I decided to run some modularity statistics on these electoral maps. In doing so, I’m ignoring partisan and racial composition, and instead focusing on trying to keep places that are connected together within the same electoral district as much as possible. Because districting must take place within the borders of a single state, we have to throw out all of the commuters who either live in Pennsylvania but work elsewhere, or work in Pennsylvania but live elsewhere. That leaves about 5.1 million commuters, about 4.5 million of whom live and work in different Census tracts (the remaining 600,000 live and work in the same tract).

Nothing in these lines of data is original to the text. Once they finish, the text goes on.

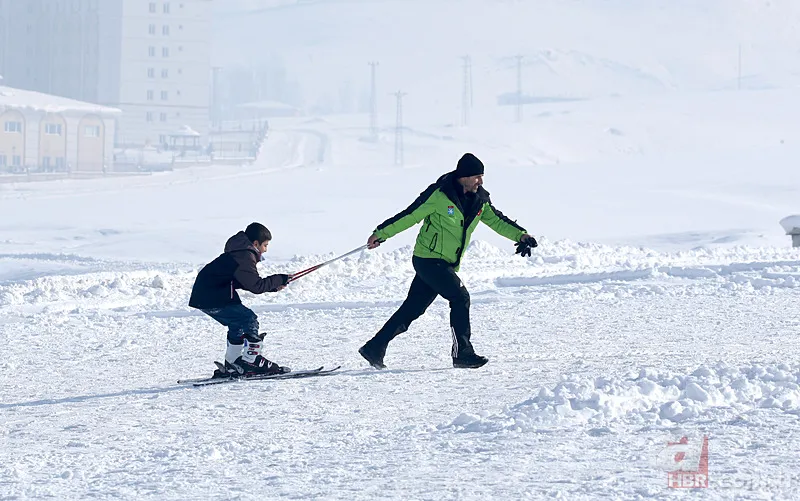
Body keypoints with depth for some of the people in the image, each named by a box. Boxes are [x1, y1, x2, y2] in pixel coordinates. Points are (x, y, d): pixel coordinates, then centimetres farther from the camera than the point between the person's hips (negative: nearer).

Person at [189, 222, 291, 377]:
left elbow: (249, 282, 23)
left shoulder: (242, 254, 17)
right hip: (213, 300, -11)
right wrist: (280, 280, -8)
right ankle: (253, 361, -9)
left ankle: (232, 365, 23)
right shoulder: (244, 257, -17)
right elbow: (256, 286, -20)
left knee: (238, 324, 20)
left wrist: (274, 286, 13)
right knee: (249, 319, -10)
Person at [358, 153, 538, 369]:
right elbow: (410, 216, -12)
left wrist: (520, 235, 2)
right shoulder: (439, 194, -16)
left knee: (412, 309, 9)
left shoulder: (479, 199, 4)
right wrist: (381, 234, -10)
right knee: (460, 297, -18)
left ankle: (374, 348, 17)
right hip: (428, 260, -8)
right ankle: (462, 353, -13)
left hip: (446, 265, 8)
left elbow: (497, 220, 15)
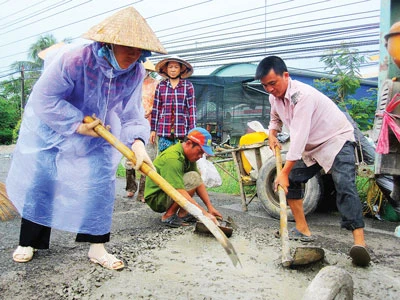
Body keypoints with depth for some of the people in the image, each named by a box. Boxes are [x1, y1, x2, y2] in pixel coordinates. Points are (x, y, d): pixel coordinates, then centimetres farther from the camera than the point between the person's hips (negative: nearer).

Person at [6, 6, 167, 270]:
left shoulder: (135, 73, -21)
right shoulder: (73, 60, -36)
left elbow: (131, 114, -18)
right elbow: (44, 99, -28)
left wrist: (138, 142, -37)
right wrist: (77, 124, -30)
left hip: (96, 133, 3)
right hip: (50, 128, -3)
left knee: (99, 182, -6)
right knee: (37, 181, 4)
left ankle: (97, 246, 7)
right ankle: (30, 241, 24)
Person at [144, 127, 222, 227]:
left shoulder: (189, 155, 2)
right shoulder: (172, 158, -28)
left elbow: (199, 183, 2)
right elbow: (180, 194, -35)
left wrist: (210, 207, -7)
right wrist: (204, 213, -35)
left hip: (168, 194, 10)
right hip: (156, 198, -10)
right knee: (193, 178, -24)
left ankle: (182, 214, 3)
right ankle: (168, 216, -13)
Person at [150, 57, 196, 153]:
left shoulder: (188, 86, 5)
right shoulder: (161, 86, 9)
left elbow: (191, 109, 3)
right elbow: (156, 108, 11)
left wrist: (192, 131, -2)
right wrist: (153, 129, 9)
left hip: (182, 130, -1)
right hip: (164, 130, 1)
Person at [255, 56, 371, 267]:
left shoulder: (302, 95, -30)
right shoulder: (275, 97, -2)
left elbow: (299, 137, -34)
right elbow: (275, 118, 21)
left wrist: (284, 172, -33)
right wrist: (272, 134, -1)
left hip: (336, 140, -9)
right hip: (311, 146, 9)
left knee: (345, 186, -26)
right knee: (291, 180, 4)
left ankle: (359, 243, -31)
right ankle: (303, 231, 13)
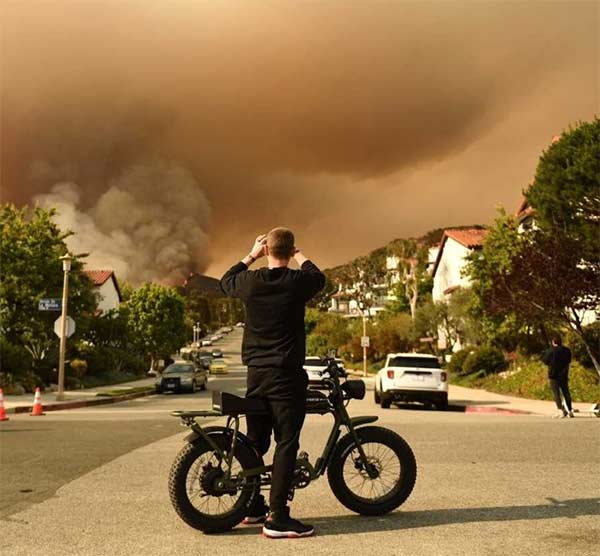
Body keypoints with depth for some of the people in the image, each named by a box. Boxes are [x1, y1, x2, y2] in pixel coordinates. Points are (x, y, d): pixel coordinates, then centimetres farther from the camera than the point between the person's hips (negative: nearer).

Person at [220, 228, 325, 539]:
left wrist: (251, 255, 28)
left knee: (256, 442, 15)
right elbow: (319, 278, 15)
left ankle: (252, 507, 28)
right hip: (287, 375, -5)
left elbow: (226, 282, 22)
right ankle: (278, 519, -4)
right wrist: (299, 255, 28)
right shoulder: (297, 281, -9)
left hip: (256, 373, 5)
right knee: (286, 444, -3)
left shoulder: (250, 281, -1)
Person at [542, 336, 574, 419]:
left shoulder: (550, 351, -13)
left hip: (554, 375, -5)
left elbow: (545, 360, -8)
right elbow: (569, 361, 14)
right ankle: (570, 411, 18)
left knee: (556, 393, -4)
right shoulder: (567, 350, 4)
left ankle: (561, 410, -17)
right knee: (566, 392, 13)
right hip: (564, 375, 5)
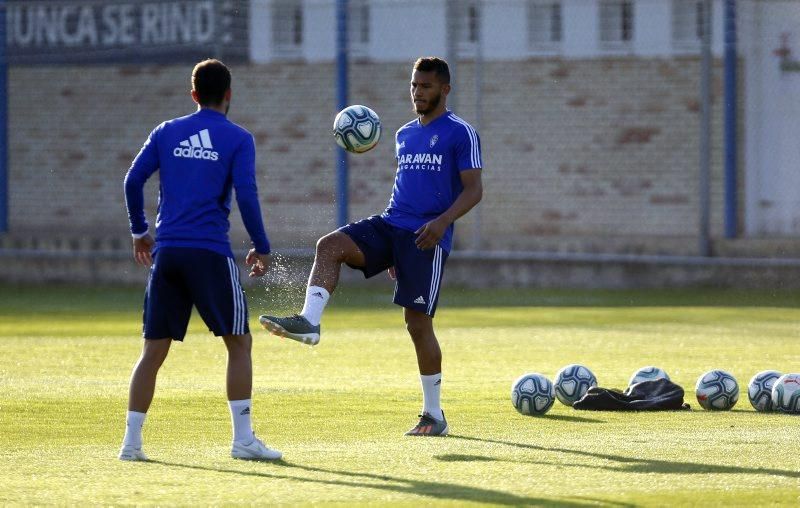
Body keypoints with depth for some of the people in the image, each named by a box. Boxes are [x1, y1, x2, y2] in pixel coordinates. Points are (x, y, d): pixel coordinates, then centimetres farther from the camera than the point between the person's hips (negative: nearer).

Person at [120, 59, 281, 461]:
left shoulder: (166, 133, 12)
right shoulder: (238, 139, 1)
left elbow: (133, 181, 7)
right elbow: (245, 195, -7)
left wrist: (139, 231, 19)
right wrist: (261, 247, 2)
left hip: (166, 251, 4)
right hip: (210, 253, -4)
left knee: (154, 349, 8)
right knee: (239, 342, 5)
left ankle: (131, 441, 2)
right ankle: (243, 439, -2)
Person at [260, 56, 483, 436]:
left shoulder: (461, 134, -3)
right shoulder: (405, 135, 19)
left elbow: (473, 189, -8)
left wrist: (443, 221, -25)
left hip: (426, 236, -7)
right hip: (390, 223, 7)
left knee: (418, 323, -6)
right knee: (330, 245, -20)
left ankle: (434, 415, 4)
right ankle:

Here are two maps, each showing the massive web of commuter networks in Pennsylvania. The first map has the 2011 Republican gerrymandered districts drawn on top of it, and the second has the newly-mandated plan.

We can also color-code these maps based on whether commutes are contained within a district or whether they cut over a district line. In these two maps, commuter lines are red if they cut across districts, and blue if they stay within a district. You can think of the modularity score as a comparison between the blue and red lines—more blue lines are better, and they give a higher modularity score. Don’t forget that longer-distance commutes are much more likely to cut across districts, so there’s a visual bias in these maps towards red commutes; the many shorter commutes are more likely to be blue.

Look at the area around Erie, in the state’s northwest corner, to see a striking example of how the new map does a better job at preserving communities of interest. Whereas the gerrymandered map sliced the city of Erie right down the middle and produced a lot of criss-crossing red commutes, the new map keeps Erie and its commutershed all within the same district, which shows up as a much bluer commute-region.

Now, the big reveal: the modularity score of the 2011 Republican gerrymandered map is 0.58. By contrast, the newly handed down Supreme Court map has a score of 0.65. That’s a big difference, especially when considering that modularity scores around 0.7 typically indicate a strong community structure. So there’s statistical evidence to show that the new map does a much better job at preserving the community structure traced out by commutes. For comparison, Bobby Big Wheel’s proposed fair map scores 0.66, even just a little bit better than the Supreme Court map. (A technical note—I used Tiago Peixoto’s graph-tool to compute modularity, and the national commuter data set from the 2016 commuter megaregions paper that Alasdair Rae and I published in PLoS One.)

I’m working on running this statistic on a number of other proposed districting schemes, to see whether “gerrymandered” versus “fair” maps can also be evaluated in terms of their match with the network structure of commutes. Two teasers: first, the gerrymandered Wisconsin state house map that is at stake in Gill v Whitford gets a worse modularity score than the pre-gerrymandered map (although the effect is not as large as in the Pennsylvania US house map.) Second, the state with the “best” districting scheme—according to this statistic—is Indiana, which does in fact have a nicely-laid out series of districts that each center around one of the state’s major urban areas.

There’s much more to think about here, of course. There are some data caveats (for example, the borders of Census tracts usually, but not perfectly, match up with the borders of congressional districts). And commuter structure, though it’s a good proxy for connection, certainly doesn’t capture all of the geographic threads that knit together a spatially-defined community. Beyond that, there are many complicated tensions between “communities of interest” and other desirable principles in single-member districting, the most important of which is the representation of minority interests. More on all this in some publications to come!